Items from a data source
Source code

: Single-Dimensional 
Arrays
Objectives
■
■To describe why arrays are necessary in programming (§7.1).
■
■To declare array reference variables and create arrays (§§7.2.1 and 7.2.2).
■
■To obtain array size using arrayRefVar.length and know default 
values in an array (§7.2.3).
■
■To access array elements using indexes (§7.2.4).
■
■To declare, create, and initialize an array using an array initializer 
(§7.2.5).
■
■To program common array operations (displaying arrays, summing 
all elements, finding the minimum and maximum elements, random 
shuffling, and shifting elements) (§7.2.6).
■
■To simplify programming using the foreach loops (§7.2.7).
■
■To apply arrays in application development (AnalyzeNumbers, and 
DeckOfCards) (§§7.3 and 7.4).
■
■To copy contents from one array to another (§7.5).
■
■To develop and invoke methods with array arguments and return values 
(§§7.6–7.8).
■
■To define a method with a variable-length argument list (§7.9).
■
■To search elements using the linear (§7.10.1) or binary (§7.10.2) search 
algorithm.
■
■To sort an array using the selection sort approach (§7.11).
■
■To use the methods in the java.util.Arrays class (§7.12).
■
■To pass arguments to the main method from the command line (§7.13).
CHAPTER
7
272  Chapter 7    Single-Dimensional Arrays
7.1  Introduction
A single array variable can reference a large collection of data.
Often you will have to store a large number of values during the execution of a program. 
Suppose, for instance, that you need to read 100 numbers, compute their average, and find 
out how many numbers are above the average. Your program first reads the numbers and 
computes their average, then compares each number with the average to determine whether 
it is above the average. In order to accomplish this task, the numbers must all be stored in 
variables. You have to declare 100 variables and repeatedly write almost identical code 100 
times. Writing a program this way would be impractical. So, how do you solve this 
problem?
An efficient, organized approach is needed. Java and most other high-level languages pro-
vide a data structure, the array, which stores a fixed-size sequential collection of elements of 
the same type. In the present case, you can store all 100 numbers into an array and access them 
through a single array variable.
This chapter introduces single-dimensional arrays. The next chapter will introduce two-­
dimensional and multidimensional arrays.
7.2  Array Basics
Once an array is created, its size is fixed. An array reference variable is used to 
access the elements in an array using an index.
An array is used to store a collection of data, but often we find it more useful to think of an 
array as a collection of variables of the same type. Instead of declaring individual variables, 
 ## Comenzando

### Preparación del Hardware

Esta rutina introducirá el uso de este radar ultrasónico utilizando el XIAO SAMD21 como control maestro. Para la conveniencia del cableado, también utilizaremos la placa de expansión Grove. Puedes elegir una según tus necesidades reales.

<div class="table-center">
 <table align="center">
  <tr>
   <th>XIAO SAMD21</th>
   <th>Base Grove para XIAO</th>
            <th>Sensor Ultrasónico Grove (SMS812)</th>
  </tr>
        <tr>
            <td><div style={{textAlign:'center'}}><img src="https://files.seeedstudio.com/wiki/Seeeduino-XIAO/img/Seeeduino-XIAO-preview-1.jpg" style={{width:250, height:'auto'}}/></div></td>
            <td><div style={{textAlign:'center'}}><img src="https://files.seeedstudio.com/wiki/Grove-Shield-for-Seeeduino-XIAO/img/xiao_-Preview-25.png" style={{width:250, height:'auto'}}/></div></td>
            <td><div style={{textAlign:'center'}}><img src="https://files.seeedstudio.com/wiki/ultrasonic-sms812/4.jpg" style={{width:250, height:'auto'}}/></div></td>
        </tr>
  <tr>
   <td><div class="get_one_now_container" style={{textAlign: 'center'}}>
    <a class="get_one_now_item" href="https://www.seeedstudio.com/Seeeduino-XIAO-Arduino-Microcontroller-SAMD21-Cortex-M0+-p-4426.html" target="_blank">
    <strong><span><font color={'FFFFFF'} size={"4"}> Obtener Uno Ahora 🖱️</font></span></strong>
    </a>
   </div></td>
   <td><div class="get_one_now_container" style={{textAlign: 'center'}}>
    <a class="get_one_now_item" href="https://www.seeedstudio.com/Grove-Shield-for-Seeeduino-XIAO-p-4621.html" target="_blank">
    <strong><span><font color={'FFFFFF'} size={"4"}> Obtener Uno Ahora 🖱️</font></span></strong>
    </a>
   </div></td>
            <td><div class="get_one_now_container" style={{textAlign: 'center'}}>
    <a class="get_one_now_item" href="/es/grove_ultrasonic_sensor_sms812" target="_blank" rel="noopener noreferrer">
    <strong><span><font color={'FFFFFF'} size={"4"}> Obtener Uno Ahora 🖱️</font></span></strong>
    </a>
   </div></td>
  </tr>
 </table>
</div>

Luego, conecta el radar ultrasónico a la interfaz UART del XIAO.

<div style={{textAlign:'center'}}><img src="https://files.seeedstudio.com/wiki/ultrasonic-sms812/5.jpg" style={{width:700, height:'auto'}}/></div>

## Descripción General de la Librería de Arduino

## [What you have to do]
What lines in the data above contain the word "fixed"? Copy them all.

## [Response for this exercise]
vide a data structure, the array, which stores a fixed-size sequential collection of elements of 
Once an array is created, its size is fixed. An array reference variable is used to 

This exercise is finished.